━━━ DATASET ENTRIES ━━━

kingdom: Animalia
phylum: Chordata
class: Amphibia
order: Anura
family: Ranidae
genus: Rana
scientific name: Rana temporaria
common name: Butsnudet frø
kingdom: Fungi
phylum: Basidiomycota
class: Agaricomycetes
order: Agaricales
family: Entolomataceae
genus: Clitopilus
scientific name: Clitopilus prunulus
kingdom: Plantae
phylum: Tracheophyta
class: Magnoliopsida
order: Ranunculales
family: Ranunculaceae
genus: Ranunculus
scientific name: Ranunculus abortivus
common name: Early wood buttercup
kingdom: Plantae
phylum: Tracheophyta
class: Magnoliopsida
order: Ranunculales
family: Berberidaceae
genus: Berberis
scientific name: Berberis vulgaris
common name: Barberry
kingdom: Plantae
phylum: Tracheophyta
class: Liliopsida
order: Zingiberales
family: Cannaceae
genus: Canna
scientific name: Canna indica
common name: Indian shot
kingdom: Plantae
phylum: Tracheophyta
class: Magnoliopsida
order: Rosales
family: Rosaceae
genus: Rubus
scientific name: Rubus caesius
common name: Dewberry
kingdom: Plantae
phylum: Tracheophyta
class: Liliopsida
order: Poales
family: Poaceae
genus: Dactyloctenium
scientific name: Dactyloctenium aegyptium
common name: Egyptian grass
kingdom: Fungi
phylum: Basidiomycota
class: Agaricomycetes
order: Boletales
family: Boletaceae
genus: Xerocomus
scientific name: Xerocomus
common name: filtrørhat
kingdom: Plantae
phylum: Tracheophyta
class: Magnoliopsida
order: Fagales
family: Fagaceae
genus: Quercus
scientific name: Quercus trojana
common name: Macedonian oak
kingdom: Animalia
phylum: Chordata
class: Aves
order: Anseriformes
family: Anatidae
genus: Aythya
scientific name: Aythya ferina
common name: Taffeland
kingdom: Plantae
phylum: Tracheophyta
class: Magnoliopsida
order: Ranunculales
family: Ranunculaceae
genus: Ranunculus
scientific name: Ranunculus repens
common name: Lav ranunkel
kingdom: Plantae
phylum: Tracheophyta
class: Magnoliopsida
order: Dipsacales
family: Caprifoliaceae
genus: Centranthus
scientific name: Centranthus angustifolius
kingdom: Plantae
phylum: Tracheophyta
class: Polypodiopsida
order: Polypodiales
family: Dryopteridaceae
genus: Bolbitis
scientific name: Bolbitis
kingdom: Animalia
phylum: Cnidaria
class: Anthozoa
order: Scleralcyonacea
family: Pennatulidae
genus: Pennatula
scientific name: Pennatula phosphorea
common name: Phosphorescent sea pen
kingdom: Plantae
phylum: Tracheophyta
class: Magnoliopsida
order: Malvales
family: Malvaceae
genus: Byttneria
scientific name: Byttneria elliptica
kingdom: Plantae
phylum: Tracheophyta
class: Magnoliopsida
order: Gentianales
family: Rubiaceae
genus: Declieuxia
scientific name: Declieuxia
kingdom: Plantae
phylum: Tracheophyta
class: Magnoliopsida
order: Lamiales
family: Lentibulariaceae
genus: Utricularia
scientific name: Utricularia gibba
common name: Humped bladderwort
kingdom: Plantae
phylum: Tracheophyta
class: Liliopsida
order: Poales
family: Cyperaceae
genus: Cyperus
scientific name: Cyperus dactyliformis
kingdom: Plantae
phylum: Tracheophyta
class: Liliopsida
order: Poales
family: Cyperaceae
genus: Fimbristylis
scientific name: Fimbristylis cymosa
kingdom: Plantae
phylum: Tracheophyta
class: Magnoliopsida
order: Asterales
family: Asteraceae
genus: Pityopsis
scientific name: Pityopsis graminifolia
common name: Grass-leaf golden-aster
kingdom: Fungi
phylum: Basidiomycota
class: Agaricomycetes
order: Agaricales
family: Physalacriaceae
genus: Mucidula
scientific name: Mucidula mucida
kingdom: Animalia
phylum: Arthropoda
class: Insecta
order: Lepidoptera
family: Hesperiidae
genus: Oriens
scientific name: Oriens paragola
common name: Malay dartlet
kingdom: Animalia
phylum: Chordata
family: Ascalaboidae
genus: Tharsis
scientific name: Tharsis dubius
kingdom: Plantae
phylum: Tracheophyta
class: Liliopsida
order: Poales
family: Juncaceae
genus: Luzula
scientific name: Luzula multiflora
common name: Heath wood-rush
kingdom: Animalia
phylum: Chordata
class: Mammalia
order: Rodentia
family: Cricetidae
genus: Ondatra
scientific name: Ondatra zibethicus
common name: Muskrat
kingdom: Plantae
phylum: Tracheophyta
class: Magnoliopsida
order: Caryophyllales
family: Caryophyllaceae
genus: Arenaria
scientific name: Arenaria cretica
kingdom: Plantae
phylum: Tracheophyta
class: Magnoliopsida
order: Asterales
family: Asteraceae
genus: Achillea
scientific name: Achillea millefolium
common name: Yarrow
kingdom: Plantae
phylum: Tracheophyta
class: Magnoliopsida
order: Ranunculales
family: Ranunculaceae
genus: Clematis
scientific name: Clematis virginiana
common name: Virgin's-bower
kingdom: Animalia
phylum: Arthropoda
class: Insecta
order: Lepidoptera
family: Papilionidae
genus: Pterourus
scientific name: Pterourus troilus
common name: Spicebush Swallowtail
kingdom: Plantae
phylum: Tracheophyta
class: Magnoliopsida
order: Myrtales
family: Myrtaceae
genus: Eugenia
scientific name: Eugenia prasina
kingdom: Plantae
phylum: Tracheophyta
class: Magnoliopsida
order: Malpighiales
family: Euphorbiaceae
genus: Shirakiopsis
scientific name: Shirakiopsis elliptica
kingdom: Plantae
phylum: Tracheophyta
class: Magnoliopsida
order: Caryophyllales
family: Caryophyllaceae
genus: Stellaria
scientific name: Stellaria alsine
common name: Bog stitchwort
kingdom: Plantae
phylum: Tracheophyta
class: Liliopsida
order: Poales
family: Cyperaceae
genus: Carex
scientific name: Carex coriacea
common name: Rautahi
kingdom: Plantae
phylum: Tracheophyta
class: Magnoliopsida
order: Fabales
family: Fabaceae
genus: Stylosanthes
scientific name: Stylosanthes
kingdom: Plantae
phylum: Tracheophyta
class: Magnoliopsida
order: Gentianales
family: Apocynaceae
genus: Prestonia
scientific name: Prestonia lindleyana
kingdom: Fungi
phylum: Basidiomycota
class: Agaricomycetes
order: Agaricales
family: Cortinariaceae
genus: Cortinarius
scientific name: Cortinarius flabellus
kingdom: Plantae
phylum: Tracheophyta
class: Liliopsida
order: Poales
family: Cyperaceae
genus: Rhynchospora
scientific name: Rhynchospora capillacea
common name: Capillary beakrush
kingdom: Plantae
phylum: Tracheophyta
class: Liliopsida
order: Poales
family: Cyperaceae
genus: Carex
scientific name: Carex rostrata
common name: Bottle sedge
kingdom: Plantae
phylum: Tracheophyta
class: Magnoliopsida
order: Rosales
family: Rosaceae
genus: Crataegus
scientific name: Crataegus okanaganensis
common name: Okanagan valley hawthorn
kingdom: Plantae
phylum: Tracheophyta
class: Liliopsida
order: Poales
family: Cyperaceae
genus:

━━━

Print, word for word, the lines of the records above from the line containing "genus: Cortinarius" up to and including the line containing "genus: Crataegus".

genus: Cortinarius
scientific name: Cortinarius flabellus
kingdom: Plantae
phylum: Tracheophyta
class: Liliopsida
order: Poales
family: Cyperaceae
genus: Rhynchospora
scientific name: Rhynchospora capillacea
common name: Capillary beakrush
kingdom: Plantae
phylum: Tracheophyta
class: Liliopsida
order: Poales
family: Cyperaceae
genus: Carex
scientific name: Carex rostrata
common name: Bottle sedge
kingdom: Plantae
phylum: Tracheophyta
class: Magnoliopsida
order: Rosales
family: Rosaceae
genus: Crataegus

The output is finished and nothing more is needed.